In the US, we overprocess everything, from veggie burgers to sewage to the ever-evolving exterior of Heidi Montag, whose back-scooped, chin-tucked body now resembles nothing that can be found in nature. So it’s not surprising that we process the hell out of our music as well.
Auto-Tune, which was originally created to fix pitch and tone problems in singers’ voices, has taken over the music industry, spanning virtually every genre—from rock to hip-hop to country to pop. But it didn’t stop there. Auto-Tune has dipped its synthesized hooks into TV shows and the Interwebs as well. The hit show Glee continues to be criticized for overusing it, to the point where fans felt compelled to circulate a petition. Also, comedians began a parody series called Auto-Tune the News to mock the likes of Glenn Beck and Katie Couric. This one with Eric Massa is particularly hilar.
Auto-Tune has become so omnipresent that not even our pets are safe. Behold the uh, magic, that is Kittens in Auto-Tune:
Who’s speaking out against the robotic-voice takeover? Well, Death Cab for Cutie, for one.

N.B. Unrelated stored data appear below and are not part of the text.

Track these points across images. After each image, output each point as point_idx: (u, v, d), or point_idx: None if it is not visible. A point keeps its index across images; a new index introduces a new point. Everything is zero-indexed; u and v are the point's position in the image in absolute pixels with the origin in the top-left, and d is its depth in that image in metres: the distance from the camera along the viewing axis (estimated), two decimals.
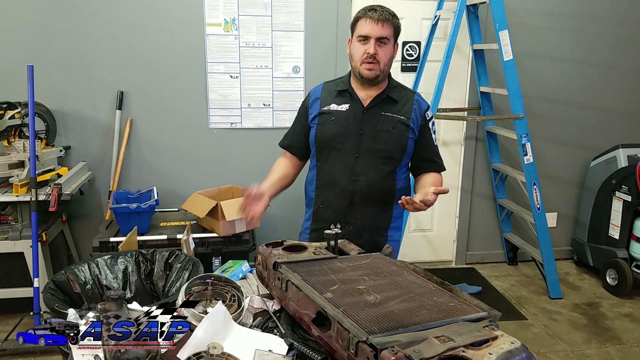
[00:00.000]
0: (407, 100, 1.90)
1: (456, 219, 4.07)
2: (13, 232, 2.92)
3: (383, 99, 1.87)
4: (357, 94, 1.88)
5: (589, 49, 3.89)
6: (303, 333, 1.33)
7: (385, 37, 1.78)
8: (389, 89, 1.89)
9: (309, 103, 1.97)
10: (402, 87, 1.95)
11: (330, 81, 2.00)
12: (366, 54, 1.78)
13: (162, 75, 3.44)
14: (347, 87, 1.90)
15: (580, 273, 3.99)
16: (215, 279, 1.57)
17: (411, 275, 1.44)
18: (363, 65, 1.80)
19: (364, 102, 1.87)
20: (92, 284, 2.09)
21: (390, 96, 1.88)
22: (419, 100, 1.92)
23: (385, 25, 1.77)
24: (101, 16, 3.31)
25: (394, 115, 1.86)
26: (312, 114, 1.94)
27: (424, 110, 1.91)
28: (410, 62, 3.75)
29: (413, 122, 1.88)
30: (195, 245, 2.93)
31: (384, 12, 1.79)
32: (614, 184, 3.64)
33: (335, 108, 1.89)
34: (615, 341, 3.03)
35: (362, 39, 1.79)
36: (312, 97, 1.97)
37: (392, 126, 1.86)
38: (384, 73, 1.84)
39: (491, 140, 3.87)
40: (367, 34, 1.78)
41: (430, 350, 1.00)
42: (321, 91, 1.96)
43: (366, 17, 1.78)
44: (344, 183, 1.88)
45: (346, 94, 1.90)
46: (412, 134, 1.89)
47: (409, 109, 1.88)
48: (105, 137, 3.45)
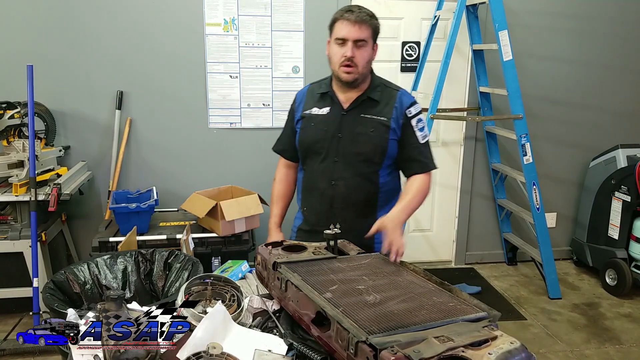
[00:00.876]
0: (389, 100, 1.84)
1: (456, 219, 4.08)
2: (12, 232, 2.92)
3: (363, 101, 1.83)
4: (337, 97, 1.85)
5: (589, 49, 3.90)
6: (302, 333, 1.33)
7: (363, 39, 1.74)
8: (370, 90, 1.84)
9: (295, 106, 1.96)
10: (386, 85, 1.90)
11: (315, 82, 1.96)
12: (343, 57, 1.73)
13: (161, 75, 3.44)
14: (328, 89, 1.87)
15: (579, 273, 3.99)
16: (215, 279, 1.57)
17: (411, 275, 1.44)
18: (341, 69, 1.76)
19: (344, 105, 1.84)
20: (92, 284, 2.09)
21: (371, 97, 1.83)
22: (401, 97, 1.86)
23: (363, 26, 1.73)
24: (101, 16, 3.30)
25: (373, 117, 1.81)
26: (296, 118, 1.93)
27: (405, 107, 1.84)
28: (410, 62, 3.75)
29: (394, 121, 1.82)
30: (194, 245, 2.92)
31: (362, 12, 1.74)
32: (614, 184, 3.64)
33: (315, 112, 1.87)
34: (614, 341, 3.03)
35: (340, 42, 1.74)
36: (298, 101, 1.95)
37: (371, 129, 1.81)
38: (363, 75, 1.80)
39: (491, 141, 3.87)
40: (344, 37, 1.73)
41: (430, 350, 1.00)
42: (305, 94, 1.94)
43: (343, 19, 1.73)
44: (323, 187, 1.86)
45: (327, 97, 1.87)
46: (393, 134, 1.82)
47: (390, 109, 1.83)
48: (104, 137, 3.45)
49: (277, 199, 2.05)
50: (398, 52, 3.72)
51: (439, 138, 3.92)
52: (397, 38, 3.71)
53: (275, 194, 2.06)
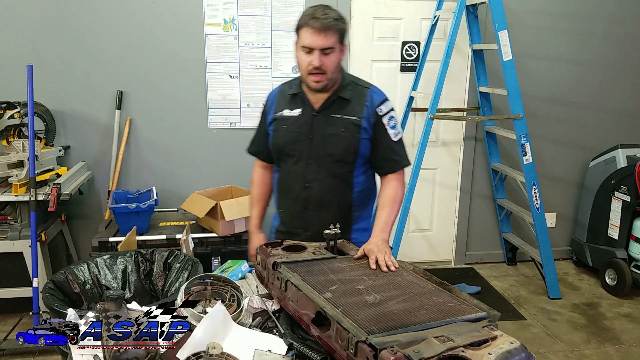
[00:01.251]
0: (360, 98, 1.80)
1: (455, 219, 4.08)
2: (12, 231, 2.91)
3: (334, 101, 1.78)
4: (308, 98, 1.80)
5: (589, 49, 3.90)
6: (302, 333, 1.33)
7: (330, 46, 1.66)
8: (341, 89, 1.79)
9: (267, 108, 1.91)
10: (357, 82, 1.84)
11: (286, 82, 1.92)
12: (311, 65, 1.67)
13: (161, 75, 3.44)
14: (298, 90, 1.82)
15: (579, 273, 3.99)
16: (215, 279, 1.57)
17: (410, 275, 1.44)
18: (310, 77, 1.71)
19: (315, 106, 1.80)
20: (92, 284, 2.09)
21: (342, 96, 1.78)
22: (372, 95, 1.81)
23: (329, 34, 1.64)
24: (100, 16, 3.30)
25: (344, 117, 1.77)
26: (268, 120, 1.89)
27: (376, 105, 1.79)
28: (410, 62, 3.75)
29: (365, 120, 1.78)
30: (194, 245, 2.93)
31: (327, 18, 1.64)
32: (613, 184, 3.64)
33: (287, 114, 1.83)
34: (614, 341, 3.03)
35: (306, 49, 1.68)
36: (269, 102, 1.91)
37: (342, 129, 1.77)
38: (333, 80, 1.75)
39: (490, 141, 3.87)
40: (309, 46, 1.66)
41: (430, 350, 1.00)
42: (277, 95, 1.89)
43: (307, 27, 1.65)
44: (297, 190, 1.84)
45: (298, 98, 1.82)
46: (365, 134, 1.79)
47: (361, 108, 1.78)
48: (104, 137, 3.45)
49: (255, 201, 2.04)
50: (398, 52, 3.72)
51: (438, 138, 3.92)
52: (397, 38, 3.71)
53: (254, 196, 2.04)
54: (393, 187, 1.83)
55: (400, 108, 3.79)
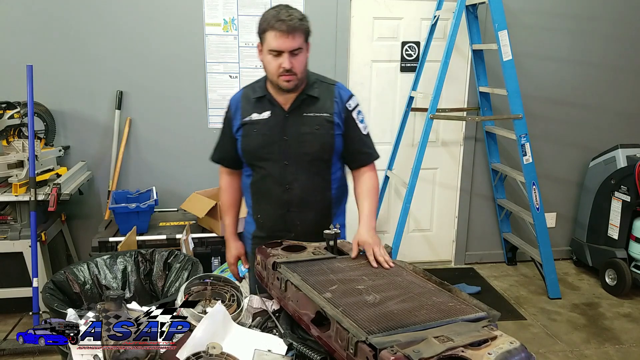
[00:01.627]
0: (328, 95, 1.80)
1: (455, 219, 4.08)
2: (12, 232, 2.92)
3: (303, 100, 1.78)
4: (276, 100, 1.79)
5: (589, 49, 3.90)
6: (302, 333, 1.33)
7: (298, 47, 1.66)
8: (308, 87, 1.79)
9: (231, 114, 1.87)
10: (322, 79, 1.85)
11: (247, 86, 1.90)
12: (281, 68, 1.67)
13: (161, 75, 3.44)
14: (264, 93, 1.80)
15: (579, 273, 3.99)
16: (215, 279, 1.57)
17: (410, 275, 1.44)
18: (281, 79, 1.69)
19: (284, 107, 1.78)
20: (92, 284, 2.09)
21: (311, 94, 1.78)
22: (340, 91, 1.83)
23: (296, 35, 1.64)
24: (100, 16, 3.30)
25: (316, 115, 1.77)
26: (235, 125, 1.84)
27: (345, 100, 1.81)
28: (410, 62, 3.74)
29: (337, 116, 1.79)
30: (194, 245, 2.93)
31: (292, 19, 1.64)
32: (613, 184, 3.64)
33: (256, 117, 1.79)
34: (614, 341, 3.03)
35: (275, 53, 1.66)
36: (233, 107, 1.87)
37: (316, 126, 1.77)
38: (302, 80, 1.75)
39: (490, 141, 3.87)
40: (278, 49, 1.65)
41: (430, 350, 1.00)
42: (240, 100, 1.86)
43: (273, 30, 1.63)
44: (277, 192, 1.81)
45: (265, 100, 1.80)
46: (338, 129, 1.80)
47: (331, 104, 1.79)
48: (104, 137, 3.45)
49: (227, 208, 2.01)
50: (398, 52, 3.72)
51: (438, 138, 3.92)
52: (397, 38, 3.71)
53: (225, 204, 2.01)
54: (370, 178, 1.87)
55: (400, 108, 3.79)
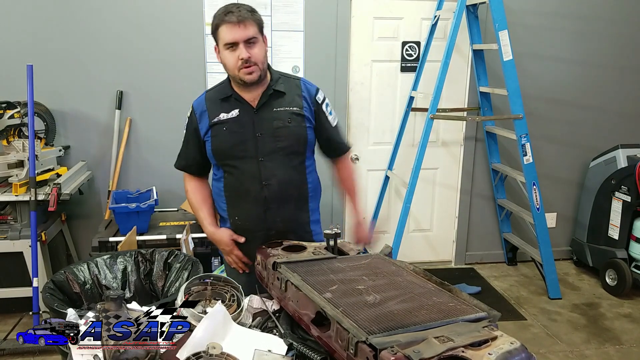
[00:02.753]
0: (294, 90, 1.82)
1: (455, 219, 4.07)
2: (12, 231, 2.92)
3: (271, 95, 1.78)
4: (242, 97, 1.79)
5: (589, 49, 3.90)
6: (302, 333, 1.33)
7: (252, 36, 1.67)
8: (274, 82, 1.79)
9: (196, 118, 1.84)
10: (286, 75, 1.86)
11: (210, 90, 1.89)
12: (240, 60, 1.67)
13: (161, 75, 3.44)
14: (230, 92, 1.80)
15: (579, 273, 3.99)
16: (215, 278, 1.57)
17: (410, 276, 1.44)
18: (242, 72, 1.69)
19: (252, 104, 1.78)
20: (92, 284, 2.09)
21: (277, 89, 1.79)
22: (306, 85, 1.85)
23: (248, 24, 1.65)
24: (101, 16, 3.30)
25: (286, 109, 1.78)
26: (203, 129, 1.82)
27: (313, 95, 1.84)
28: (410, 62, 3.74)
29: (307, 110, 1.81)
30: (194, 245, 2.92)
31: (242, 10, 1.66)
32: (614, 184, 3.64)
33: (225, 117, 1.78)
34: (614, 341, 3.03)
35: (230, 46, 1.67)
36: (198, 111, 1.84)
37: (288, 120, 1.78)
38: (264, 71, 1.76)
39: (491, 141, 3.87)
40: (232, 40, 1.66)
41: (430, 351, 1.00)
42: (205, 103, 1.85)
43: (224, 23, 1.65)
44: (255, 190, 1.79)
45: (231, 99, 1.80)
46: (308, 122, 1.82)
47: (299, 99, 1.81)
48: (104, 136, 3.45)
49: (200, 204, 1.93)
50: (398, 52, 3.72)
51: (439, 138, 3.92)
52: (397, 38, 3.71)
53: (197, 201, 1.93)
54: (349, 169, 2.01)
55: (400, 108, 3.79)
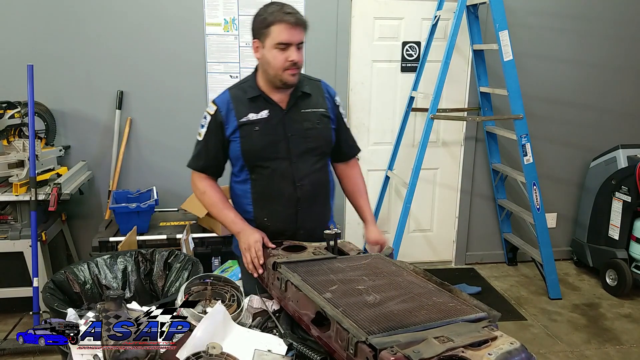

At last year’s Grammys, Death Cab bandmates wore tiny blue ribbons on their lapels to alert people to the rampant Auto-Tune abuses of artists like T-Pain, Kanye West, Lady Gaga, the Dixie Chicks, and a multitude of others. From MTV News:
“We’re here to raise awareness about Auto-Tuner abuse,” DCFC frontman Ben Gibbard laughed. “I think over the last 10 years, we’ve seen a lot of good musicians being affected by this newfound digital manipulation of the human voice, and we feel enough is enough.”
Neko Case of Canadian indie-rock group the New Pornographers offered similar sentiments in this Pitchfork interview:
“When I hear auto-tune on somebody’s voice, I don’t take them seriously. Or you hear somebody like Alicia Keys, who I know is pretty good, and you’ll hear a little bit of auto-tune and you’re like, “You’re too f*cking good for that. Why would you let them do that to you? Don’t you know what that means?” It’s not an effect like people try to say, it’s for people like Shania Twain who can’t sing. Yet there they are, all over the radio, jizzing saccharine all over you. It’s a horrible sound and it’s like, “Shania, spend an extra hour in the studio and you’ll hit the note and it’ll sound fine. Just work on it, it’s not like making a burger!”
I highly suggest you read the full interview if you want to hear Case take down Celine Dion and Madonna for using Auto-Tune. Okay, one more quote; I can’t resist: “Can’t you just hit [the note], Celine? Do you have another baby book to shoot?”
But wait, this is pop music. Isn’t it supposed to sound manufactured? And who cares? As it turns out, many people. Major labels’ sales continue to slump. And in 2009, according to Paste Magazine, indie musicians like Death Cab and Neko Case were taking home more awards—and generally kicking more ass—than their mainstream, non-Auto-Tuned contemporaries.
Indie rockers aren’t the only ones raising a fuss: Jay-Z, for one, has spoken out against the popular voice-processing gadget as well. He even wrote a song called D.O.A. (Death of Auto-Tune) as a rebuttal to Kanye West’s heavily Auto-Tuned 808s and Heartbreak. Speaking to NME, he describes his aversion thusly:
“In hip-hop, our job is once a trend becomes a gimmick, to get rid of it. We’ve done that since the beginning of time. Now people are using auto-tune even in [fast food chain] Wendy’s commercials, and it’s like, ‘Oh no! That’s has to go!’ It’s become part of main culture. It’s the same thing like when the old lady in Oregon starts saying, ‘Bling, bling.’ It’s like, ‘I’m never saying that again’.”
Easier said than blung, Jay. Until we, as a culture, are ready to rally against the gimmicks and the fakery, it seems highly unlikely that Auto-Tune will be going away. The upside, of course, is that now our kittens sound like robots! If that’s not progress, then I don’t know what is.